Pensez-vous que les événements en ligne menacent une partie des métiers de l’événementiel ?

Sans doute, ils menacent les événements qui finalement, dans l’esprit des publics, ne méritent plus réellement de faire l’effort de se déplacer. Si l’expérience est la même (ou quasiment) physiquement ou en ligne, pourquoi la tenir encore physiquement avec les coûts que cela comporte ?

Je pense qu’une série d’événements (des Assemblées Générales, certaines petites conférences, séminaires…) sont grandement menacés par les outils que nous avons pris l’habitude d’utiliser pendant cette période. A chaque événement d’aller plus loin en exploitant mieux sa capacité de mise en rencontre et interaction.Mais il est sûr que les événements passifs, descendants, peu engageants… ont du souci à se faire.

 

Comme avec l’essor des réseaux sociaux, pensez-vous que des événements physiques vont profiter de ces moments de réflexion pour développer des événements digitaux complémentaires pour se développer ?

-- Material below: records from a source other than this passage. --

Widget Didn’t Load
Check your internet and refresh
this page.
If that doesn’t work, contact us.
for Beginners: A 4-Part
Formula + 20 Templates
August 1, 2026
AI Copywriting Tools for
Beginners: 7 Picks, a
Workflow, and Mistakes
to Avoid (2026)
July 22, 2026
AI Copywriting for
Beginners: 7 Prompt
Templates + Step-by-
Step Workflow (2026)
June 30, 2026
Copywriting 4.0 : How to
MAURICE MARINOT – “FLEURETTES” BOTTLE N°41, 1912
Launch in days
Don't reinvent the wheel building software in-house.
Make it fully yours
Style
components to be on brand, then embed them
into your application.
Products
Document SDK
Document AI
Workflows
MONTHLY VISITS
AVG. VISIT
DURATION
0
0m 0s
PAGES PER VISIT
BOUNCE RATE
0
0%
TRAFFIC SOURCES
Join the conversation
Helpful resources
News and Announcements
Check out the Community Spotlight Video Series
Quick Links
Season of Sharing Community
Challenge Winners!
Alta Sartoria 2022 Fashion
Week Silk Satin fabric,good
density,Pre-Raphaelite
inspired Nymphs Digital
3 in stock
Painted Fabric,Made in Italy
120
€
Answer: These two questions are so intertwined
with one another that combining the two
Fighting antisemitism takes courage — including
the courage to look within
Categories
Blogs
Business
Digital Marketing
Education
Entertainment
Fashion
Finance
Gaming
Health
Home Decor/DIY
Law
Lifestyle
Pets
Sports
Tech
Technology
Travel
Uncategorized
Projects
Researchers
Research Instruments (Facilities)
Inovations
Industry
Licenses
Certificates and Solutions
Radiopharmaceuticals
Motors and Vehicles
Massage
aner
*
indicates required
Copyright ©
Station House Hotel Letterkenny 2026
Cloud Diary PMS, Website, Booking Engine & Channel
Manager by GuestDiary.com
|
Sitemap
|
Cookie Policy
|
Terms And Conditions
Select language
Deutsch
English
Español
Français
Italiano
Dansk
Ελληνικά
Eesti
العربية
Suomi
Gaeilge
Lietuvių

Je pense en tout cas que cela ouvre le champ de nombreuses possibilités ! Certains vont réfléchir à une stratégie de double pricing (l’événement virtuel étant une version dégradée de l’événement physique), d’autres vont se mettre à organiser des petits événements virtuels entre deux éditions de l’événement physique pour animer leur communauté ; enfin des derniers enregistreront leurs événements physiques et permettront aux publics d’y accéder ensuite sur la base d’une nouvelle stratégie tarifaire, en mode offre de service d’un contenu de qualité, presque « formation ».

Ce qui me plait beaucoup dans ces réflexions est qu’on se rend compte de l’importance d’avoir une stratégie de contenu, car sans contenu, pas d’événement virtuel ! Cela oblige donc tout à chacun à s’interroger sur le contenu pertinent qui fera que l’audience souhaitera se connecter pour en profiter, de belles réflexions en perspective.